A quem está fora, emigrado, Rui prometera olhar pelas casas. E olhou. Como prometa olhar pelas casas dos que ali na aldeia são mais velhos. E olhou. Por quase todos. “Uma certa hora, disseram-nos que uma vizinha, já de idade, supostamente acamada, sozinha, tinha a casa a arder. Vivia lá para baixo, isolada, no meio do mato. Eu sou da Macinhata e não sabia que vivia lá alguém. Ligaram para a GNR, a GNR não respondeu. Fomos, éramos quatro, quatro rapazes, gritámos e a senhora respondeu. A casa já tinha ardido toda. Toda menos uma divisão, pequena, onde realmente estava acamada. Ela avisou que havia botijas na cozinha, entrámos a medo e retirámos, em braços, a senhora. Tinha inalado muito fumo e acabou por ir ser internada no hospital. A casa é que ficou mesmo destruída.” A Câmara Municipal de Águeda confirma a habitação destruída.

Pergunto o nome da vizinha que Rui e os rapazes salvaram. “Não sei. Acredita que não sei? Não sei…”

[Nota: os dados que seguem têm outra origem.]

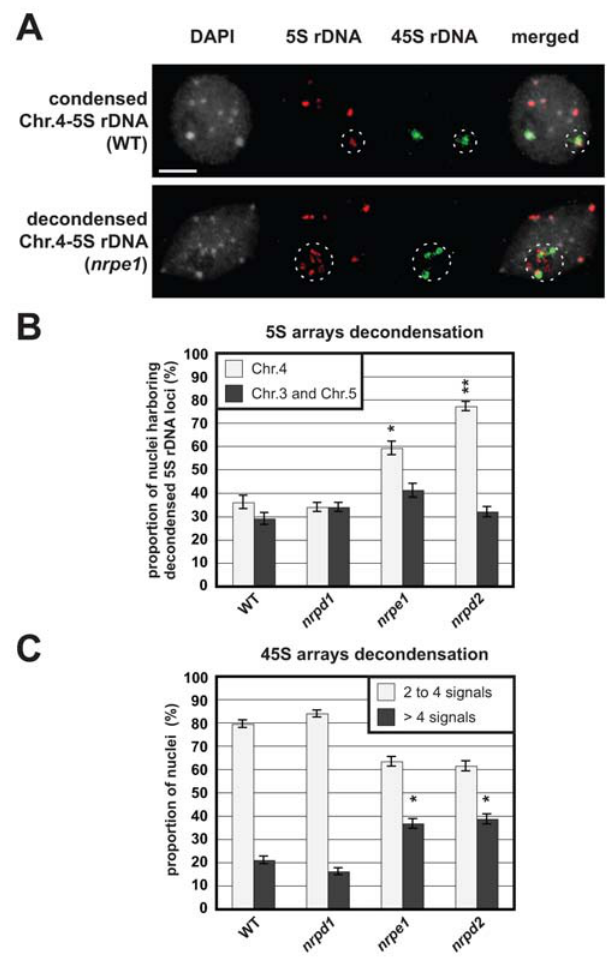
Figure 3. Compaction of rDNA arrays. (A) Representative images of condensed and decondensed 5S rDNA locus from chromosome 4. Counterstaining with DAPI (left); FISH with a 5S rDNA probe (red); FISH with a 25S rDNA probe which reveals the 45S locus (green); and the merged image on nuclei from WT and nrpe1 nuclei. Associated 5S and 45S rDNA loci from chromosome 4 are circled. In both cases (WT and nrpe1 ), 5S signals from the two chromosomes 4 are present in the white circle. Non circled 5S-red signals are from chromosomes 3 and 5. Bar=5 m m. B) Proportion of nuclei, derived from 45 to 62 nuclei analysed, harboring decondensed 5S signals. 5S signals from chromo- some 4 were analysed separately whereas 5S signals from chromo- somes 3 and 5 were considered together. Asterisks denote significant differences to the corresponding (chromosome 4 or 3 and 5) WT value. (Z-test, * P , 0,05 , ** P , 0,01). Interval confidence with a confidence level of 99% is shown on each bar. (C) The percentage of nuclei harboring 2 to 4 NOR loci (grey) and more than 4 NOR loci (black) was estimated from 45 to 62 nuclei analysed in WT, nrpd1 , nrpe1 and nrpd2 plants. Asterisks denote significant differences to the WT value. (Z-test,* P , 0,05). Interval confidence with a confidence level of 99% is shown on each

Recorda-se, isso sim, de que nunca viu na aldeia fogo como este. “Já apanhei alguns sustos, mas assim não. Isto é fogo posto — e o vento faz o resto. Sopra para um lado, sopra para outro.” Da comunidade, elogia tão grande “mobilização”. Mas não só. “Houve medo, sim. Também aflição, sim. Houve quem estorvasse mais do que ajudasse”, graceja. E volta à merecida cerveja.